Il sesso, in Bodies, non è mai gratuito, mai decorativo. È linguaggio, potere, dipendenza. È rabbia e sopravvivenza. Christine Anne Foley scrive con una lucidità feroce, alternando immagini liriche a fendenti narrativi che arrivano dritti allo stomaco. La sua prosa è tesa, viva, scomoda. Bellissima, proprio perché non cerca mai di esserlo. La sessualità, nel romanzo, non è mai edulcorata. Foley non scrive per sedurre il lettore, ma per disarmarlo. Charlotte vive il desiderio come potere e come dipendenza, in un'alternanza continua di controllo e abbandono, dominazione e vulnerabilità. È vittima, ma anche carnefice. È sempre consapevole. Eppure, sempre sull’orlo. La narrazione si sviluppa in forma frammentata, quasi diaristica, con capitoli brevi e densi come aforismi. Il flusso di coscienza domina il ritmo, senza seguire un vero arco temporale: è come se Charlotte scrivesse direttamente dal corpo, più che dalla mente. In questo, Bodies ricorda molto certe pagine di Annie Ernaux o di Claire-Louise Bennett, ma con una carica erotica e autodistruttiva che la rende unica nel panorama contemporaneo.

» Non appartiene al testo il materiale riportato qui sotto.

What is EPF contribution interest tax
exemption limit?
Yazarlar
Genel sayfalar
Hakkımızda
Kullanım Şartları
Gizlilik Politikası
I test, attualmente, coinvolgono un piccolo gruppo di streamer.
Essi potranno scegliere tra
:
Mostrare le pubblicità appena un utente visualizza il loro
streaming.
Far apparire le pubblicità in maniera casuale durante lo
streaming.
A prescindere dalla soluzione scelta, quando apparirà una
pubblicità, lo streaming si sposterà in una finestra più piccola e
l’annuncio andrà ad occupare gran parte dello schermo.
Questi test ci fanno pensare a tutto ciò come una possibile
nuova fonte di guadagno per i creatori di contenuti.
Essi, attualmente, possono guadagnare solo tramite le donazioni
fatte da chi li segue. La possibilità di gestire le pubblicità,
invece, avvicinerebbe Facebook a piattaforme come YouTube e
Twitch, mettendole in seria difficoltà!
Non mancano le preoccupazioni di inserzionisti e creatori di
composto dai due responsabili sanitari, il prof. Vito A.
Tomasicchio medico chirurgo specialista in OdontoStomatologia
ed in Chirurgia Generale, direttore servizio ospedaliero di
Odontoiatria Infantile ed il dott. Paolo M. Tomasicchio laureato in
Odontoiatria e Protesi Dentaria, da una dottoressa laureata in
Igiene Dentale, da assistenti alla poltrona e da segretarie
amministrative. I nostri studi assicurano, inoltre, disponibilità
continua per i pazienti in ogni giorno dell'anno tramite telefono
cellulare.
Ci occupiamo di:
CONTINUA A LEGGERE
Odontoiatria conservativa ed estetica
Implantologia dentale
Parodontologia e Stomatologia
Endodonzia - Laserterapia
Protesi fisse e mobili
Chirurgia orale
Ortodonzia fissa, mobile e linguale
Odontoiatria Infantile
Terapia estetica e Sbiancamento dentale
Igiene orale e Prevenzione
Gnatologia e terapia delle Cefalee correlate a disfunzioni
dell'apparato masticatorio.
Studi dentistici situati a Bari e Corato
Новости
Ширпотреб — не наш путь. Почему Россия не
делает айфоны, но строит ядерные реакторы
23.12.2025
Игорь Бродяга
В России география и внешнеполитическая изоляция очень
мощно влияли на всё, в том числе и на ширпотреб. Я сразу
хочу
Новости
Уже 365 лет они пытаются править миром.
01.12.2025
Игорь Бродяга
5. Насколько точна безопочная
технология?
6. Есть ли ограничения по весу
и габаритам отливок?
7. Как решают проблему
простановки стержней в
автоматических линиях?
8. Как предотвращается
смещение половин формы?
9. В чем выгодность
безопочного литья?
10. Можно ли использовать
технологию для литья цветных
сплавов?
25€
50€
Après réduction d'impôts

Quello che colpisce, più di tutto, è la capacità dell’autrice di raccontare il desiderio femminile nella sua forma più vera: contraddittoria, oscura, viva. Bodies è un romanzo che non cerca di spiegare o giustificare. Ti trascina nel buio e nella luce, nel dolore e nell’orgasmo, nei traumi che si accumulano senza mai trovare voce. Ma Charlotte – la sua voce, spietata e fragile – ci mostra che forse non serve trovare una soluzione. Forse serve solo dirsi. E finalmente, ascoltarsi.
“Raggiungevo l’orgasmo con l’immagine di una mano sulla mia gola o di dita che mi prendevano per i capelli. E allora, alla fine, mi sentivo potente.”

Bodies è un’esperienza. È letteratura che pulsa. È uno di quei libri da cui non si esce indenni. Atlantide Edizioni si conferma ancora una volta casa di scelte coraggiose, capaci di aprire spazi dove la narrativa femminile non solo esiste, ma grida, ama, scava. Un libro che consiglio con cautela, ma anche con gratitudine. Perché a volte leggere significa ferirsi. E guarire.
Christine Anne Foley, irlandese, è un nome da tenere d’occhio: Bodies è il suo debutto, e già rivela una voce fortissima, originale, letteraria nel senso più autentico. Il suo stile è lirico ma tagliente, capace di creare immagini che restano impresse nella pelle prima ancora che nella mente. In patria, il romanzo ha fatto molto parlare di sé, indicato da più testate come un It Girl Book of the Year – ma non pensate a un prodotto pop: Bodies è sovversivo, letterario, oscuro. E Atlantide Edizioni, ancora una volta, conferma il proprio ruolo di editore capace di intercettare narrazioni fuori dal coro, di qualità altissima e dalla forte identità.
"Rimanevo sdraiata lì, nel buio, nella luce, giorno, notte, e mi toccavo e tu mi apparivi davanti. Tu. O lui. Chiunque. E immaginavo il mio corpo, nudo, piegato in avanti o supino. E mi toccavo, prima con lentezza, dolcemente, poi sempre più veloce e selvaggia, raggiungevo l’orgasmo con l’immagine di una mano sulla mia gola o di dita che mi prendevano per i capelli e allora, alla fine, mi sentivo potente”.
Se dovessi trovare un filo rosso che unisce tutta la narrazione, direi che Bodies è una lunga lettera che Charlotte scrive a se stessa. O a quel trauma originario che non può essere detto apertamente, ma che è ovunque, dietro ogni orgasmo, ogni abbandono, ogni umiliazione cercata. È un romanzo che parla di sesso, ma in realtà parla di dolore, di identità, di libertà.
Lo consiglio a chi cerca nella lettura un’esperienza, più che una trama. A chi non ha paura di esplorare l’ambivalenza del desiderio, l’ambiguità delle relazioni, la complessità di essere donna oggi. E a chi crede che la letteratura debba, ogni tanto, scuoterci nel profondo.